Stored data:
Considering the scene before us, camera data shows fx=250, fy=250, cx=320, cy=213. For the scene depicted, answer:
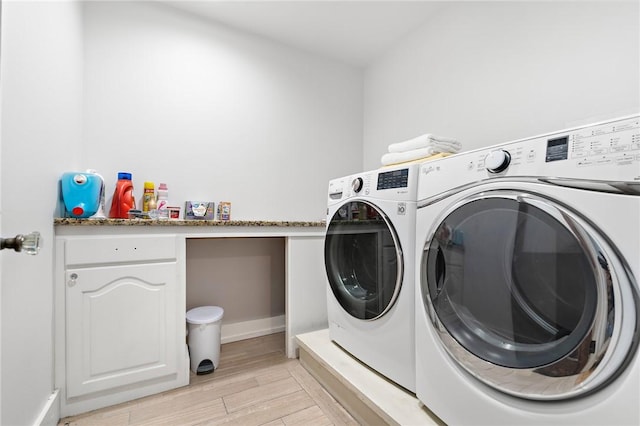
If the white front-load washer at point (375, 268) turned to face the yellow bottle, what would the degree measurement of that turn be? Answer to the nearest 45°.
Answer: approximately 45° to its right

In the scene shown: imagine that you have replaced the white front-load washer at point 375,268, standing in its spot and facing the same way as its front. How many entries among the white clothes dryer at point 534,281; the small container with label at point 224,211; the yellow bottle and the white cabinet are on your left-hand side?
1

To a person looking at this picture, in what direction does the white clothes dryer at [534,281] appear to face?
facing the viewer and to the left of the viewer

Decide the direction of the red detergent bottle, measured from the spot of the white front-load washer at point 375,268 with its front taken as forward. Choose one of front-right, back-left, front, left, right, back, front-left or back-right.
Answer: front-right

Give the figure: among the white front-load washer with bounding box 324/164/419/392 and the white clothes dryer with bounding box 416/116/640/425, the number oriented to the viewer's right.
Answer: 0

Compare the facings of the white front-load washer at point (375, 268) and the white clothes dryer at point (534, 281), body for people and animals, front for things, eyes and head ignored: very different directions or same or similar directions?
same or similar directions

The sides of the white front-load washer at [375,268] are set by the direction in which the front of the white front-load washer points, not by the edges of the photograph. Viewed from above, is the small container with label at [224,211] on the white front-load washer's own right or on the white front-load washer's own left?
on the white front-load washer's own right

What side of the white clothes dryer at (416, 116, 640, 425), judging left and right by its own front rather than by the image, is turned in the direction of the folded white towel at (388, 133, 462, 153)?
right

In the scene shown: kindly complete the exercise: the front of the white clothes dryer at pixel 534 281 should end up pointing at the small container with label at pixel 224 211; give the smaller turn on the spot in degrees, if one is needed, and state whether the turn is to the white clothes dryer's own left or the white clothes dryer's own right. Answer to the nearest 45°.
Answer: approximately 45° to the white clothes dryer's own right

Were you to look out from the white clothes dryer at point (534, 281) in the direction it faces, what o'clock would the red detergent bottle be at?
The red detergent bottle is roughly at 1 o'clock from the white clothes dryer.

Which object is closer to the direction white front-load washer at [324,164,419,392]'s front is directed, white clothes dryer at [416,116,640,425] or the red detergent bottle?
the red detergent bottle

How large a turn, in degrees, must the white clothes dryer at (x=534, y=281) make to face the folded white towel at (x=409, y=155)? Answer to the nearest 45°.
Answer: approximately 90° to its right

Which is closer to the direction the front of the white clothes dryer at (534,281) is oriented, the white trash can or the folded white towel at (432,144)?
the white trash can
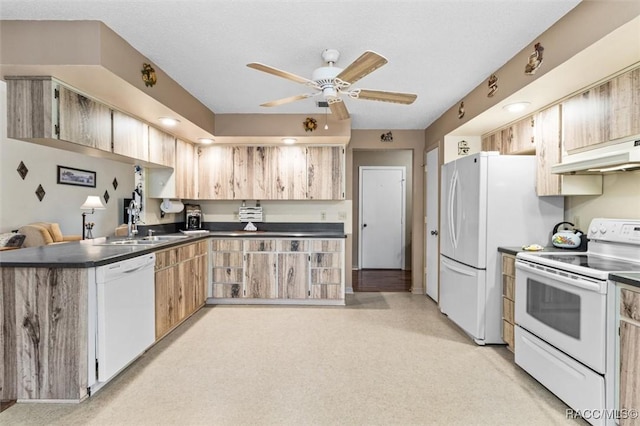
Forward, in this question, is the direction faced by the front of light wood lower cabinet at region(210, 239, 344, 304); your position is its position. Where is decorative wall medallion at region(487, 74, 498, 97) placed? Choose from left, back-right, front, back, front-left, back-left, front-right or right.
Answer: front-left

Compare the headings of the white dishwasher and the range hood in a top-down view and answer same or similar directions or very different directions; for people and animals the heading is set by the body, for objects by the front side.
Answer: very different directions

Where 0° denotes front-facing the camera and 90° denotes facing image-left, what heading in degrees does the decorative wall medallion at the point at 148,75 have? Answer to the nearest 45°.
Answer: approximately 315°

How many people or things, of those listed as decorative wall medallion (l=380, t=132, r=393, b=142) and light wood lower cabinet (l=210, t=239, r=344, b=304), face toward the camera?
2

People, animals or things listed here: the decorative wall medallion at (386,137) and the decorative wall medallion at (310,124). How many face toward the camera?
2

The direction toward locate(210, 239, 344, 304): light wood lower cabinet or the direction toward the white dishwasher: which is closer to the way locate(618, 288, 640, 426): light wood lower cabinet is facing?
the white dishwasher

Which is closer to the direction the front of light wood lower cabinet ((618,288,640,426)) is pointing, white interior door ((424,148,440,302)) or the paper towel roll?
the paper towel roll

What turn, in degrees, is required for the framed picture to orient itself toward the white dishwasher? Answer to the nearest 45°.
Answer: approximately 45° to its right

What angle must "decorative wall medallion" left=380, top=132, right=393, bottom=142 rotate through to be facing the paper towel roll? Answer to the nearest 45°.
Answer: approximately 45° to its right

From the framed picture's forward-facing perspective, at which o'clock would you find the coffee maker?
The coffee maker is roughly at 12 o'clock from the framed picture.

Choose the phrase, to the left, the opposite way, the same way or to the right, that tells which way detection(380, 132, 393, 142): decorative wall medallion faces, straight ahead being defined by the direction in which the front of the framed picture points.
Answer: to the right

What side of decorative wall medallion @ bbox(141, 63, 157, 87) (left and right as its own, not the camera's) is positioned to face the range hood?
front
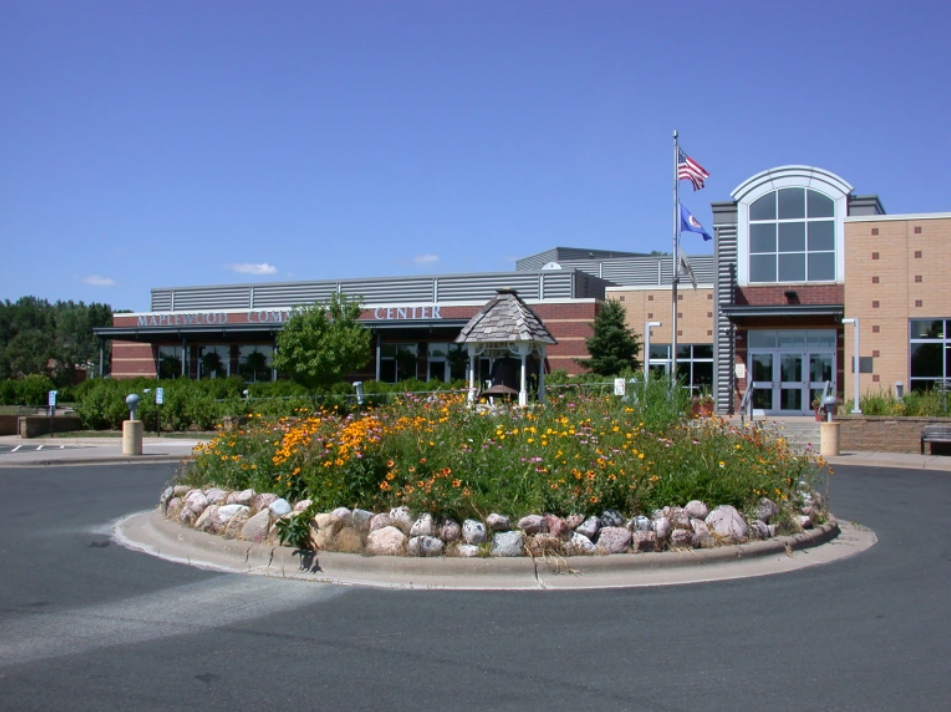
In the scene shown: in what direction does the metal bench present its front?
toward the camera

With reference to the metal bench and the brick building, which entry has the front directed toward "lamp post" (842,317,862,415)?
the brick building

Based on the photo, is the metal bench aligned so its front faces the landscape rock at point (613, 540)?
yes

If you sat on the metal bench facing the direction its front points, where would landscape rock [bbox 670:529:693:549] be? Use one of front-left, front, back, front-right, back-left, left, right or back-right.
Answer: front

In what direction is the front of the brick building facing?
toward the camera

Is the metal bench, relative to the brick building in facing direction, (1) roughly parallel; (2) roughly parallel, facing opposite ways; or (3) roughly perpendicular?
roughly parallel

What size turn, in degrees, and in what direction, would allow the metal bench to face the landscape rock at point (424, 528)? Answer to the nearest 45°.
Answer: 0° — it already faces it

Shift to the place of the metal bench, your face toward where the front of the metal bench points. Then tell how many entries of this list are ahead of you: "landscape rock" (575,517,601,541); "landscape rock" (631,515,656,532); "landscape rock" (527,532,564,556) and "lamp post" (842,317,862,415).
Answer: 3

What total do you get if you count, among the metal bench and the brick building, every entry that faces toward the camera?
2

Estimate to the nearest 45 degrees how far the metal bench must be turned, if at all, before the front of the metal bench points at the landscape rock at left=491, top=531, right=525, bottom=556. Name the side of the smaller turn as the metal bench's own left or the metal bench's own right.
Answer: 0° — it already faces it

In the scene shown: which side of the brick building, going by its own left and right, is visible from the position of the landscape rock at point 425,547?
front

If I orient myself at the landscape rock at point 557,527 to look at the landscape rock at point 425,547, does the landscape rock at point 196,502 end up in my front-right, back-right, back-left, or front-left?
front-right

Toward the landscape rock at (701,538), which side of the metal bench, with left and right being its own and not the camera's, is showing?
front

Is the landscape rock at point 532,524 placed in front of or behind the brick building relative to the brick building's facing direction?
in front
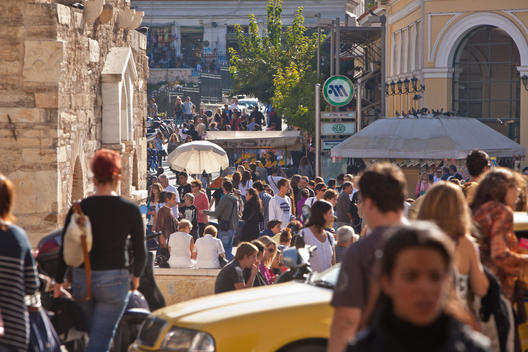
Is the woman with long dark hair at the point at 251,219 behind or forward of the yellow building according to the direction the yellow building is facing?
forward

WHAT NEEDS TO BE DONE »
Rewrite the listing starting at the line that contains "Is the landscape" and ending at the end of the listing, changing "yellow building" to "orange building" and leaving all else unchanged. Omit the pictures from your answer.

SOLVED EXERCISE »
Is the landscape rock at point 532,524 placed in front of or behind the brick building relative to the brick building's facing direction?
in front
Is the woman with long dark hair at the point at 251,219 behind or forward of the orange building according to the direction the orange building is facing?
forward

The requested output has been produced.